▸ **Available data**
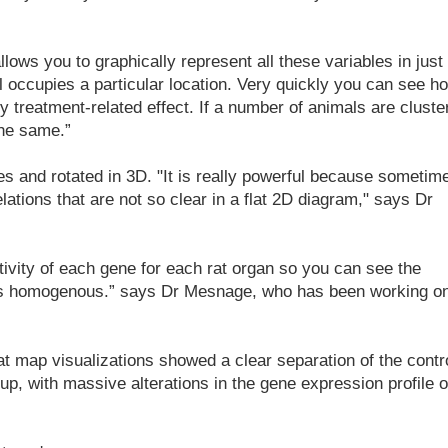
lows you to graphically represent all these variables in just
 occupies a particular location. Very quickly you can see h
y treatment-related effect. If a number of animals are cluste
the same.”
es and rotated in 3D. "It is really powerful because sometim
lations that are not so clear in a flat 2D diagram," says Dr
ivity of each gene for each rat organ so you can see the
t is homogenous.” says Dr Mesnage, who has been working o
at map visualizations showed a clear separation of the contr
p, with massive alterations in the gene expression profile o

▸ **Problem description**
Apart from the pictures, repeat every entry exactly.

▸ **Answer to the exercise**
lows you to graphically represent all these variables in just
 occupies a particular location. Very quickly you can see h
y treatment-related effect. If a number of animals are cluste
the same.”
es and rotated in 3D. "It is really powerful because sometim
lations that are not so clear in a flat 2D diagram," says Dr
ivity of each gene for each rat organ so you can see the
t is homogenous.” says Dr Mesnage, who has been working o
at map visualizations showed a clear separation of the contr
p, with massive alterations in the gene expression profile o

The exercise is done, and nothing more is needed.